▸ **Текст**:
Историки долго ломали голову, пытаясь определить, когда именно в умах нацистских лидеров окончательно созрела и оформилась концепция геноцида. С самого начала войны эсэсовцы или Группы действия время от времени совершали отдельные акты геноцида в отношении еврейского населения, но к январю 1940 года выселение евреев из западных воеводств Польши стало по-настоящему массовым, что делало неизбежной высокую смертность в застрявших на запасных путях перегруженных и неотапливаемых эшелонах. Порой в вагонах не оставалось никого живого, и, когда двери, наконец, открывались, оттуда начинали вываливаться окоченевшие трупы взрослых и детей.
В декабре Эйхман получил от Гейдриха приказ сделать все необходимое, чтобы упорядочить процедуру депортации евреев. Вот-вот должна была начаться эмиграция евреев из самой Германии, когда Геринг, бывший в тот период председателем совета обороны рейха, остановил ее из-за циркулировавших среди дипломатического корпуса слухов о страданиях и массовых смертях. Примерно в то же время Гитлер одобрил представленный ему Гиммлером план порабощения тех поляков, которых затруднительно было эвакуировать. План включал лишение их всякой собственности и запрет на образование для их детей, если только последние не подходили по антропометрическим признакам для переселения в Германию и последующей ассимиляции через «Лебенсборн», который сначала подвергал их строгой проверке, а потом размещал у приемных родителей.
Формальное принятие геноцида в качестве нацистской политики произошло, однако, лишь в начале 1941 года, когда в представлениях Гиммлера он уже прочно увязывался с грядущим вторжением в Россию. Но к тому времени его расовые предрассудки уже нашли выход, подготовив Гиммлера и его сподвижников к основному испытанию, с которым им предстояло столкнуться в 1941 году. В октябре 1939 года Гитлер потребовал у Гиммлера помощи в подготовке общенациональной программы эвтаназии для умалишенных, которая в 1941 году привела к «убийству из милосердия» около 60 тысяч пациентов психиатрических лечебниц 8. Хотя идея принадлежала Гитлеру, о чем свидетельствует его записка возглавлявшему канцелярию фюрера Филиппу Боулеру, врачей для выполнения задачи должно было обеспечить именно СС, а общее руководство операцией было поручено Виктору Браку – другу семьи Гиммлера и сотруднику Боулера по связям с министерством здравоохранения.

▸ **Исходные данные**:
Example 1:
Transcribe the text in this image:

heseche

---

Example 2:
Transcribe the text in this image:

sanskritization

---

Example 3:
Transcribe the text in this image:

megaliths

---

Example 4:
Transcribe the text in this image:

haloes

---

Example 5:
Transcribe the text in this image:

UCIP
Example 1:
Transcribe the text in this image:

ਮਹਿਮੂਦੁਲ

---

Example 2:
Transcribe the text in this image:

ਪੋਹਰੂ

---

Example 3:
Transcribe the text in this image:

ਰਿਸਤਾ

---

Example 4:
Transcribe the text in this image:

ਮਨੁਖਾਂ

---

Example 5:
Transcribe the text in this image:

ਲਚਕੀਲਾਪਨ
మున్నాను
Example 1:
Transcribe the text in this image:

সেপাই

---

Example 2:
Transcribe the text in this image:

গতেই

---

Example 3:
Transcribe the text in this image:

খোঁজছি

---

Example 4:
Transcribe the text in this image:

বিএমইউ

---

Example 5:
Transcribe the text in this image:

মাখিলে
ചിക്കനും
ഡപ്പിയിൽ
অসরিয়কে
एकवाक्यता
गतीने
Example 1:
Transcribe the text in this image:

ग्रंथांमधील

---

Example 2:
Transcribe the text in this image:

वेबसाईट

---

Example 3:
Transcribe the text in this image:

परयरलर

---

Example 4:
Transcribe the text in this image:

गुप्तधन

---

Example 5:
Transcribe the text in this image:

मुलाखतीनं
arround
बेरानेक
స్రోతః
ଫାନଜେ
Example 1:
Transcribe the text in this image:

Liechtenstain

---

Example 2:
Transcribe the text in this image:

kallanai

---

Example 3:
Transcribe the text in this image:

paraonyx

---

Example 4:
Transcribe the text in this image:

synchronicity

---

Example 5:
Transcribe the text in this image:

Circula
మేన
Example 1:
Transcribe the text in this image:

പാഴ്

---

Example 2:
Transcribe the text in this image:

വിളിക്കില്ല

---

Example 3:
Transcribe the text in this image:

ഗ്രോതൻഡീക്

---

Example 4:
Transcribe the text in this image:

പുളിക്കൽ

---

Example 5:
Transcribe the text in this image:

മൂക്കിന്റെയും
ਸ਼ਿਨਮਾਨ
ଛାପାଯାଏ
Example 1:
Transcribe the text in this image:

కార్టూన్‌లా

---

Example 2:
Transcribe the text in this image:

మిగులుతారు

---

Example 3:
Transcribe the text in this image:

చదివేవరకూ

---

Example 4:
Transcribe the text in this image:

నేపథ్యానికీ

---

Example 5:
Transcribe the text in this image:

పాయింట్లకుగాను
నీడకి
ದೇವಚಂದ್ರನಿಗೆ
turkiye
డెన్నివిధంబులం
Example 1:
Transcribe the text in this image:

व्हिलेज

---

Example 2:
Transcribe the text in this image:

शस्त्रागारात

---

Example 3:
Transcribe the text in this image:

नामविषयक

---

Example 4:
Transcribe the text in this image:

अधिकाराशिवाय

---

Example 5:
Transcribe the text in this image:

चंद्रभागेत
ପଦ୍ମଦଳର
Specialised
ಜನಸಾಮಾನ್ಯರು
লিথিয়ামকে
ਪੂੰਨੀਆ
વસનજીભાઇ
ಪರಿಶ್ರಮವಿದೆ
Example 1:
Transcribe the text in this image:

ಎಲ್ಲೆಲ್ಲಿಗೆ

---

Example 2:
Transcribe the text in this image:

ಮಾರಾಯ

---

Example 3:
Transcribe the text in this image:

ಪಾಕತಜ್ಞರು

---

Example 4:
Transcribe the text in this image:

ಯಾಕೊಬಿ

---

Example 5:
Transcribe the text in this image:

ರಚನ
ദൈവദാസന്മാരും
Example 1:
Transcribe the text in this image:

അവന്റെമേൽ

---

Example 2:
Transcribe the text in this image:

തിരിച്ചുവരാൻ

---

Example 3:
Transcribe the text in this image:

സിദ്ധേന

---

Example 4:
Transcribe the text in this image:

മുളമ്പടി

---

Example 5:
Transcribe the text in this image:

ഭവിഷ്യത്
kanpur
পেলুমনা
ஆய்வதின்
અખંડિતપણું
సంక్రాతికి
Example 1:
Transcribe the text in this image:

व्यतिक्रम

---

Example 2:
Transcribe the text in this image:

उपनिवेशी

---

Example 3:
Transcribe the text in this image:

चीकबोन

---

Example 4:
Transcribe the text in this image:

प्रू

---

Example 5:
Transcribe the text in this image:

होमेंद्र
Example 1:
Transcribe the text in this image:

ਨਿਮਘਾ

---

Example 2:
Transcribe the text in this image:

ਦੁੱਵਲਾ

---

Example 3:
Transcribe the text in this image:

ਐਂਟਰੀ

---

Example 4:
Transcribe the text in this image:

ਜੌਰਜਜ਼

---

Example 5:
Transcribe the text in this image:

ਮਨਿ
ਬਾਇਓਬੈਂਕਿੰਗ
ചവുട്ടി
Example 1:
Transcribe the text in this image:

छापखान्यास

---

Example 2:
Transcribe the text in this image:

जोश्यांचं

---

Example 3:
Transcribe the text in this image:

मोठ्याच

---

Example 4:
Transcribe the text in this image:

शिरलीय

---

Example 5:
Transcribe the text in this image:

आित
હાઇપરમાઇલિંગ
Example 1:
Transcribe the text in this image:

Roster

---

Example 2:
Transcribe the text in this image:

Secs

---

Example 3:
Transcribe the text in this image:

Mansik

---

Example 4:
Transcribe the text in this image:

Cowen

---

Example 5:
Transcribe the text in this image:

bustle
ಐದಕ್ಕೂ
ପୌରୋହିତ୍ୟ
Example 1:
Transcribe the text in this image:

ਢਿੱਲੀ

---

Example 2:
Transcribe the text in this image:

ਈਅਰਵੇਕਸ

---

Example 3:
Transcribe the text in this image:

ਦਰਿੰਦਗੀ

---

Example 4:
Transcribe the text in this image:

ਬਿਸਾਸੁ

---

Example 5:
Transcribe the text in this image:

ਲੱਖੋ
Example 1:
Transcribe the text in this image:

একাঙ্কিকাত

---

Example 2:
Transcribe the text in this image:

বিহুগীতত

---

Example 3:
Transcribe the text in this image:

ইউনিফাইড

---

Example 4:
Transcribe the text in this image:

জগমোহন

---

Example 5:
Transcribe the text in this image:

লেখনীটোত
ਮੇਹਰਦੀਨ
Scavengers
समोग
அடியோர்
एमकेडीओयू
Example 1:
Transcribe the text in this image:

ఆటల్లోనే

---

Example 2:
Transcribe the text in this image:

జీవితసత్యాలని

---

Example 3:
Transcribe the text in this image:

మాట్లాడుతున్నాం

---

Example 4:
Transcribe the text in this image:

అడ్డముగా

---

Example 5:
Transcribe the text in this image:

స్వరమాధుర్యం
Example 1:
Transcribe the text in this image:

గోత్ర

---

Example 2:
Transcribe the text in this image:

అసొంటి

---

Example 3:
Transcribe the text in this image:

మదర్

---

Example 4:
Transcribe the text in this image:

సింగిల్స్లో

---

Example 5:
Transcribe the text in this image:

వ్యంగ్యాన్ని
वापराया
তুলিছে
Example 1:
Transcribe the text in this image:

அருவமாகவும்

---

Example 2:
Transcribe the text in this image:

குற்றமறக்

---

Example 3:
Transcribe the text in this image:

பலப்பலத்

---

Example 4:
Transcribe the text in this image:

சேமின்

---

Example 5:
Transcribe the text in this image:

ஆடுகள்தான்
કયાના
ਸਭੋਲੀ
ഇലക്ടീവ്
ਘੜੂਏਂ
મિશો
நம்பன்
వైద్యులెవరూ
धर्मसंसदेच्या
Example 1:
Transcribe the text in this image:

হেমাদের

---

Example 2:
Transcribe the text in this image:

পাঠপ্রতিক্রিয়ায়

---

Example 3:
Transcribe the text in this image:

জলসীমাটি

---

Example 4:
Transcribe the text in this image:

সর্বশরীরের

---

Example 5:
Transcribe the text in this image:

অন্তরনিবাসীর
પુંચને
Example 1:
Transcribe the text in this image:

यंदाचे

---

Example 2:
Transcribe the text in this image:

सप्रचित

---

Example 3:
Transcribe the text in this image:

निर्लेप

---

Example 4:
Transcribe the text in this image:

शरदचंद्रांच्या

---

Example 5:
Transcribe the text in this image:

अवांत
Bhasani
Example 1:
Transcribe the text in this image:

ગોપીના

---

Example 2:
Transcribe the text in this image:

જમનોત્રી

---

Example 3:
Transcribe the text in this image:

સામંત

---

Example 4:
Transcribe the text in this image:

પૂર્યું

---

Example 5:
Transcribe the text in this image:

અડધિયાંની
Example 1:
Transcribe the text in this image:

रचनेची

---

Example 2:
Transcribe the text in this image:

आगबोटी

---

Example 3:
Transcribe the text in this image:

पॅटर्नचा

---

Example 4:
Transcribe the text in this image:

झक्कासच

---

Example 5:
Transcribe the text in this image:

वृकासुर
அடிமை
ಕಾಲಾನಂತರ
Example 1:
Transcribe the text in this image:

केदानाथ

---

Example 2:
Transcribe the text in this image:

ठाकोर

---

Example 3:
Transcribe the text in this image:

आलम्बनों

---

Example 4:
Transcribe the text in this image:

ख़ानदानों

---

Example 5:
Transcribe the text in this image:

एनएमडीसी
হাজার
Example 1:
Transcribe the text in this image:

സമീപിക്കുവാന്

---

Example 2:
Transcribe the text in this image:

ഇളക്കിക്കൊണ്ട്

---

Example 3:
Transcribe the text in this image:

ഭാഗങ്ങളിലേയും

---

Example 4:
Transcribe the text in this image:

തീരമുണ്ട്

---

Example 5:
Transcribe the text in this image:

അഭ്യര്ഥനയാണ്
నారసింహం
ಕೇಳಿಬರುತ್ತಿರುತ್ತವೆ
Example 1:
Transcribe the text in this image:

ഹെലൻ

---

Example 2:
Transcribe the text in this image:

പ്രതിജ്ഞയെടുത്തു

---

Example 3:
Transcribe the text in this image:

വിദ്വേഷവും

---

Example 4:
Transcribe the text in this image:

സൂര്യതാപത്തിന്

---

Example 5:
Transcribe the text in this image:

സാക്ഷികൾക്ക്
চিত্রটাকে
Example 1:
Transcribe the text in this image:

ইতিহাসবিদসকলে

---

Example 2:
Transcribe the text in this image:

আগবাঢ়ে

▸ **Что требуется**: Перепечатайте дословно отрывок из текста о нацистской политике геноцида между «В декабре Эйхман» и «у приемных родителей.» включительно.

▸ **Решение задачи**:
В декабре Эйхман получил от Гейдриха приказ сделать все необходимое, чтобы упорядочить процедуру депортации евреев. Вот-вот должна была начаться эмиграция евреев из самой Германии, когда Геринг, бывший в тот период председателем совета обороны рейха, остановил ее из-за циркулировавших среди дипломатического корпуса слухов о страданиях и массовых смертях. Примерно в то же время Гитлер одобрил представленный ему Гиммлером план порабощения тех поляков, которых затруднительно было эвакуировать. План включал лишение их всякой собственности и запрет на образование для их детей, если только последние не подходили по антропометрическим признакам для переселения в Германию и последующей ассимиляции через «Лебенсборн», который сначала подвергал их строгой проверке, а потом размещал у приемных родителей.